● **PARTS OF THE EXERCISE**:
(a) According to the text about conductor Duncan Ward, what draws him to make his first November 2023 LSO concert a collaboration at the EFG London Jazz Festival? Answer in one to three sentences.
(b) Continue the text about Duncan Ward's homecoming concerts with the London Symphony Orchestra from where it stops.

● **TEXT SECTION**:
Charismatic British conductor Duncan Ward returns to London for two homecoming performances this Autumn with the London Symphony Orchestra.
Known for the passion and insight he brings to an extraordinarily wide range of repertoire, Duncan is sought after by many of the world’s leading orchestras and opera houses. Brought up in a family of non-musicians and state-educated in Kent, Duncan first conducted aged 12 for a school production of his own musical “Alice” and went on to be discovered and mentored by Sir Simon Rattle at the Berliner Philharmoniker. Duncan now lives in Cologne and currently holds the positions of Chief Conductor of philharmonie zuidnederland (South Netherlands Philharmonic) and Music Director of the Mediterranean Youth Orchestra, a new position created by Festival d’Aix in 2020.
Duncan continues his long-standing relationship with the LSO in two very different concerts at the Barbican in November 2023, portraying the diverse sides to his musical personality. Drawing on his early passion for jazz, improvisation and projects with musicians across India and South Africa, the first is a collaboration with cellist Abel Selaocoe at the EFG London Jazz Festival (16 November), featuring the London Premiere of Abel Selaocoe’s much anticipated cello concerto Four Spirits (co-commissioned by philharmonie zuidnederland). The programme features a folk and jazz-infused voyage from Gary Carpenter’s Dadaville and Bartók’s Dance Suite to the meditative opening and frenzied finale of Barber’s Medea’s Dance of Vengeance. There will also be a pre-concert foyer performance by Guildhall Jazz.

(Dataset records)
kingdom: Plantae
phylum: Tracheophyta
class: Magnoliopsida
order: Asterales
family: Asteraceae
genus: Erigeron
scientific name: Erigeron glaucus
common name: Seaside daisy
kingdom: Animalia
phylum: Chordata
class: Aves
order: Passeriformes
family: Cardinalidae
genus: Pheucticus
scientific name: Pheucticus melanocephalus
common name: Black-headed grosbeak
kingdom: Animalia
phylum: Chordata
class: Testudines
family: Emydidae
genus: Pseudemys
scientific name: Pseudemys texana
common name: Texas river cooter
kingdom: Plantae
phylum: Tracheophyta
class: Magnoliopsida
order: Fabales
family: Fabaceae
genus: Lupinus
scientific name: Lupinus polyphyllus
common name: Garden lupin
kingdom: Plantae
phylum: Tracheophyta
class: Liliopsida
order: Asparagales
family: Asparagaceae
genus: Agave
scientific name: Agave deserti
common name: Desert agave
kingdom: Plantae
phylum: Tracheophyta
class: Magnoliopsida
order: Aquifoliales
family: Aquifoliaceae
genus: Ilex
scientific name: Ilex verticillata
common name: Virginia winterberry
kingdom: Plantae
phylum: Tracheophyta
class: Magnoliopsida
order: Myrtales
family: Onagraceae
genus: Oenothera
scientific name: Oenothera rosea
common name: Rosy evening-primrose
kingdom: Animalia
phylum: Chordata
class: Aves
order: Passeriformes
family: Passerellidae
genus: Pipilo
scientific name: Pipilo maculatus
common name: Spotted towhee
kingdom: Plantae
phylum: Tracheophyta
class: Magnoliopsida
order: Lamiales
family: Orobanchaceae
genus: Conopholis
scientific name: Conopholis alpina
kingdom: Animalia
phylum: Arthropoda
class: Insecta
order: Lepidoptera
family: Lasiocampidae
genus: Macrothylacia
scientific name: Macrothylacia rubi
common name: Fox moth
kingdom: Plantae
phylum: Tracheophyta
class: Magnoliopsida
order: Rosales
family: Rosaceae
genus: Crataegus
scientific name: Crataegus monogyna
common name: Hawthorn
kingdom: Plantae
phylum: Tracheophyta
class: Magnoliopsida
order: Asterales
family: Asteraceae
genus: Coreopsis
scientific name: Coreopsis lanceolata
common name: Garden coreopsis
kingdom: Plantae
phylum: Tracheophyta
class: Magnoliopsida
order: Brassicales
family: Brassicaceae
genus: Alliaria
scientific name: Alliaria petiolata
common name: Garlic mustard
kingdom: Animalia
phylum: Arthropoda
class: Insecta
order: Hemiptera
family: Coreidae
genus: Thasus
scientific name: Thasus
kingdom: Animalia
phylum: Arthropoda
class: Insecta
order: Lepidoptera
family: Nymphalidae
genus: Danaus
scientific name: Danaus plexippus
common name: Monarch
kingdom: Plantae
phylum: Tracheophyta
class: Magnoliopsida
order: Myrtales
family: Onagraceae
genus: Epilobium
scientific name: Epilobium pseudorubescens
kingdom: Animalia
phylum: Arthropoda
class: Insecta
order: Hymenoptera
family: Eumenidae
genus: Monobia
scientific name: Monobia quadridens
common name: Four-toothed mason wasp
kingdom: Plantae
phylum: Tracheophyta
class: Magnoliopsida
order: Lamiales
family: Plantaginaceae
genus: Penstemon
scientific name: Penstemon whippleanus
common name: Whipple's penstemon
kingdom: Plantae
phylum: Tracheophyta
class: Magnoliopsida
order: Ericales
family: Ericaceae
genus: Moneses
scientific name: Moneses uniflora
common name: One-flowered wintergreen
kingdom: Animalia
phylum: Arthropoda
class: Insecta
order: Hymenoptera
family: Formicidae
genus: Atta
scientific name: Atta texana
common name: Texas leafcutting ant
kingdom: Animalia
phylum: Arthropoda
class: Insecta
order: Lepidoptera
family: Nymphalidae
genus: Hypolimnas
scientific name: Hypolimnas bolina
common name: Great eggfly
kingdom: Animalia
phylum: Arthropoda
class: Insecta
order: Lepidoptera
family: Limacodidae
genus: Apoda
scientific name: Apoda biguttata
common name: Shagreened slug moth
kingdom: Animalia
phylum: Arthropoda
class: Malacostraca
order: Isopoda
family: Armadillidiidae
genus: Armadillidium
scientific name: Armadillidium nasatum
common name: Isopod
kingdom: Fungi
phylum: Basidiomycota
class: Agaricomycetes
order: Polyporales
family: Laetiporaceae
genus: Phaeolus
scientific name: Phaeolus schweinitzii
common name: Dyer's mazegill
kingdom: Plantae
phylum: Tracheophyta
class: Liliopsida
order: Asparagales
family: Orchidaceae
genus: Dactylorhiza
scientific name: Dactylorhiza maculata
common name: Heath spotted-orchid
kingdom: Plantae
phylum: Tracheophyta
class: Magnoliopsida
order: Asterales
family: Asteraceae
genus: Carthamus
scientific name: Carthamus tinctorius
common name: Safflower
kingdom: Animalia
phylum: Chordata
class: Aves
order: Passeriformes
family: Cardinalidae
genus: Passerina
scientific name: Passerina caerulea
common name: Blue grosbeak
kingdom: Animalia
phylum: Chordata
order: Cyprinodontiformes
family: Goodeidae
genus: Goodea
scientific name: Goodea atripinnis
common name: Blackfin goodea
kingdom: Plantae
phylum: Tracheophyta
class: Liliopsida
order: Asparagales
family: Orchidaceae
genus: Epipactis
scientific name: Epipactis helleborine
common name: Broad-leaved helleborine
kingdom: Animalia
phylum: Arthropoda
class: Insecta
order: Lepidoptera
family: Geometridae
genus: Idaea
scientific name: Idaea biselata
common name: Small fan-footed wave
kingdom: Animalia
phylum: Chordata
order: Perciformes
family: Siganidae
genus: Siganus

● **WRITTEN ANSWERS**:
(a) The first concert draws on his early passion for jazz and improvisation and on his projects with musicians across India and South Africa. The two Barbican concerts are meant to show the diverse sides of his musical personality.

(b)
Later the same month, Duncan returns with an enticing programme combining Czech and French masterpieces (23 November). Violinist Isabelle Faust stars in Bartók’s First Violin Concerto and Chausson’s Poème. Janáček’s epic rhapsody Taras Bulba with its rousing sonic worlds of Cossack warriors and doomed romance, contrasts with the radiant impressionism of Debussy’s La Mer.
Duncan Ward says: ‘Amazingly, the LSO were the very first professional orchestra I had the chance to conduct, in a masterclass thirteen years ago, and I shall never forget that feeling – the sound, the flexibility, the ultra-responsiveness to any gesture I made. I feel incredibly privileged to have shared many adventures with this legendary orchestra since then, including streamed concerts during the pandemic and Stockhausen’s Gruppen at the Tate Modern and on tour to the Lucerne Festival.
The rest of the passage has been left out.